Testing code that calls an LLM

TL;DR: An LLM is non-deterministic, so the instinct that you “can’t test” code that calls one is half right. You can’t assert on what the model says. But you can test both halves of your own code around it: the prompt you send, and what you do with the response. go-tool-base and rust-tool-base converge on the same split. Snapshot the request so a refactor can’t change it silently, and mock the response so tests never touch the network.

“You can’t test AI code”

It’s a fair worry. Your command calls an LLM. The LLM returns something slightly different every run. A test that asserts response == "..." is broken before you’ve finished typing it. So the conclusion arrives quickly: the AI path can’t be tested, leave it uncovered.

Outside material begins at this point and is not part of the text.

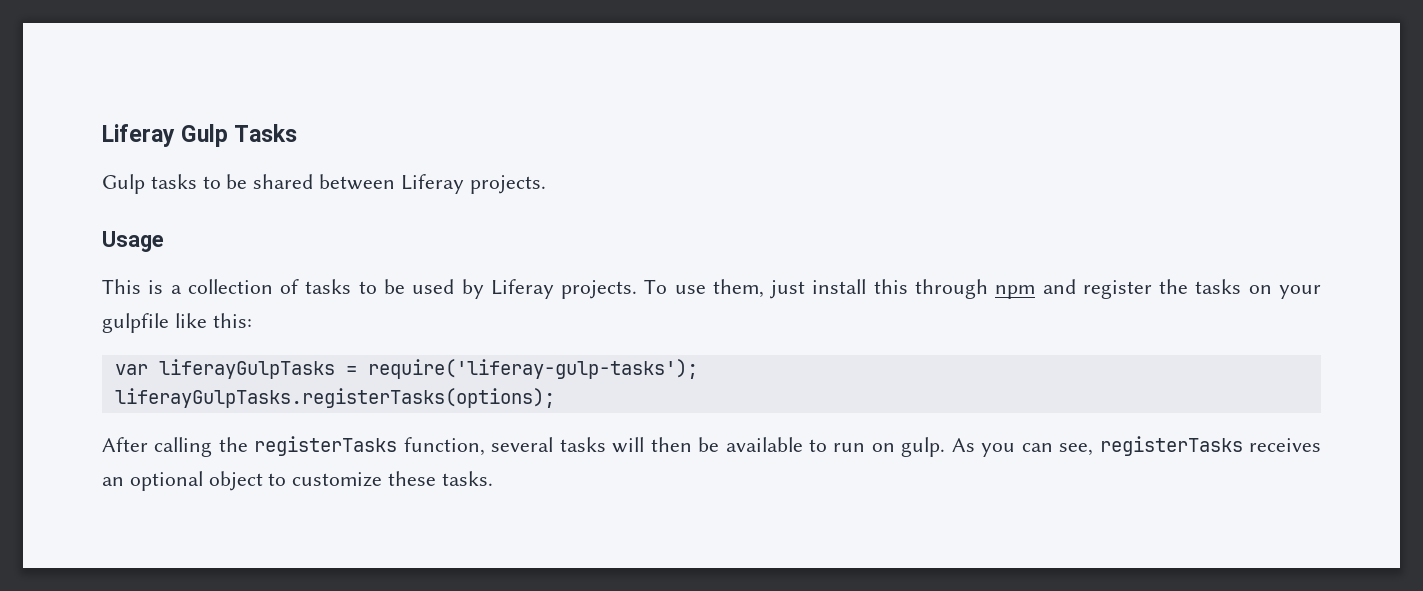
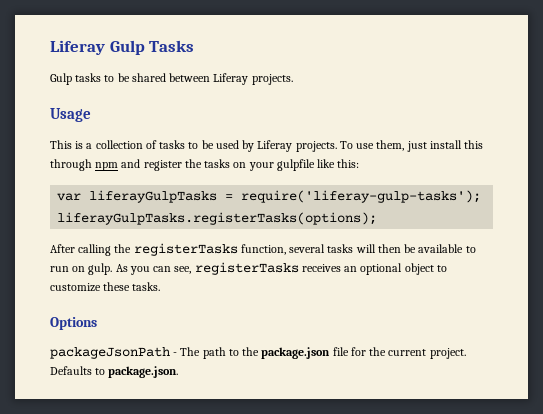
(493, 478) none -> [50,317,97,330] [50,347,466,359] [50,366,179,378] // Options // packageJsonPath - The path to the package.json file for the current project. Defaults to package.json.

Which is a shame, because the AI call is usually the riskiest line in the whole command.

The conclusion is also wrong. It mistakes “I can’t test the model” for “I can’t test my code.” The model is not your code. Your code is the two pieces on either side of it.

Your code is a prompt and a handler

Strip the command down to what it actually does:

It builds a prompt. It assembles a system prompt, the user’s input, perhaps some context, and sends it.
The model does something. This is not your code.
It takes the response and does something with it. It parses it, branches on it, prints it, stores it.

Steps one and three are entirely yours, and entirely deterministic. The same inputs build the same prompt and handle the same response the same way, every single time. That is testable. Step two is the only part that isn’t, and step two was never yours to test.

So the job is to pin step two to a known value, and then test one and three properly.

Test the prompt: snapshot it

Step one produces a prompt, and a prompt is just a string, which means you can pin it.

Both frameworks lean on snapshot testing here. go-tool-base uses a golden-file approach: the prompt your code generates is recorded to a file, and the test re-generates it and compares against that file. rust-tool-base does the same with insta, snapshotting the request body the client would send.

The reason this matters is that the prompt is load-bearing and quietly easy to break. You refactor how context gets assembled. Without noticing, you’ve changed the wording, or the ordering, or dropped a line the model was relying on. Nothing fails to compile. The behaviour just drifts.

A snapshot test catches exactly that. It fails, it shows you the diff between the old prompt and the new one, and it makes you make a decision. Was this change intended? If yes, you accept the new snapshot and move on. If no, you have just caught a bug before it shipped. Either way the prompt never changes by accident, which for AI code is most of the battle.

Test the handler: mock the response

Step three needs a response to handle, and in a unit test you do not get that response from the real model. You supply it.

go-tool-base ships generated mocks for the ChatClient interface. A test builds a mock client, tells it “when Ask is called, return this canned value,” and runs the command against it:

mockClient := mock_chat.NewMockChatClient(t)
mockClient.EXPECT().
    Ask(mock.Anything, mock.Anything, mock.AnythingOfType("*main.Analysis")).
    RunAndReturn(func(_ context.Context, _ string, target any) error {
        *(target.(*Analysis)) = Analysis{Severity: "critical"}
        return nil
    })

Because the interface is only four methods, that mock is trivial to set up and complete by construction. rust-tool-base takes the same idea one layer down: HTTP-bound tests use wiremock, which stands up a fake server returning a canned response body. The client makes a real HTTP request; it just goes to a fake endpoint the test controls.

Either way, step two is now fixed to a value you chose, which makes step three deterministic. And that unlocks the tests that actually matter: given a malformed response, does the command fail gracefully? Given a rate-limit error, an empty answer, a field missing? Those are the cases a live model almost never hands you on demand, and a mock hands you every time, on the first run.

This is, incidentally, the same discipline as the test-mocking work elsewhere in the framework: the dependency is injected, so the test gets to decide what it does.

What you deliberately don’t test

One honest boundary. None of this tests whether the model gives good answers. That question is real, but it is a different activity, evaluations, run as their own suite, not mixed into the unit tests.

The unit suite’s job is your code: that it builds a sound prompt, and that it handles every shape of response correctly, including the ugly ones. Keep that separate from “is the model clever today.” A unit test that depends on the model being clever is a unit test that fails when the weather changes, and a flaky test teaches people to ignore the suite.

What it comes down to

Code that calls an LLM is testable; the model is not, and those are different statements. Your code is a prompt builder and a response handler, both deterministic, with the model in between.

go-tool-base and rust-tool-base converge on the same approach. Snapshot the prompt, with golden files or insta, so a refactor can’t change what you send without a test noticing. Mock the response, with generated ChatClient mocks or a wiremock server, so tests run with no network and you can feed in the malformed and error cases a real model won’t reliably produce. Leave “are the answers good” to a separate evaluation suite. Test the two halves you own, and the non-determinism in the middle stops being a reason to leave the riskiest line uncovered.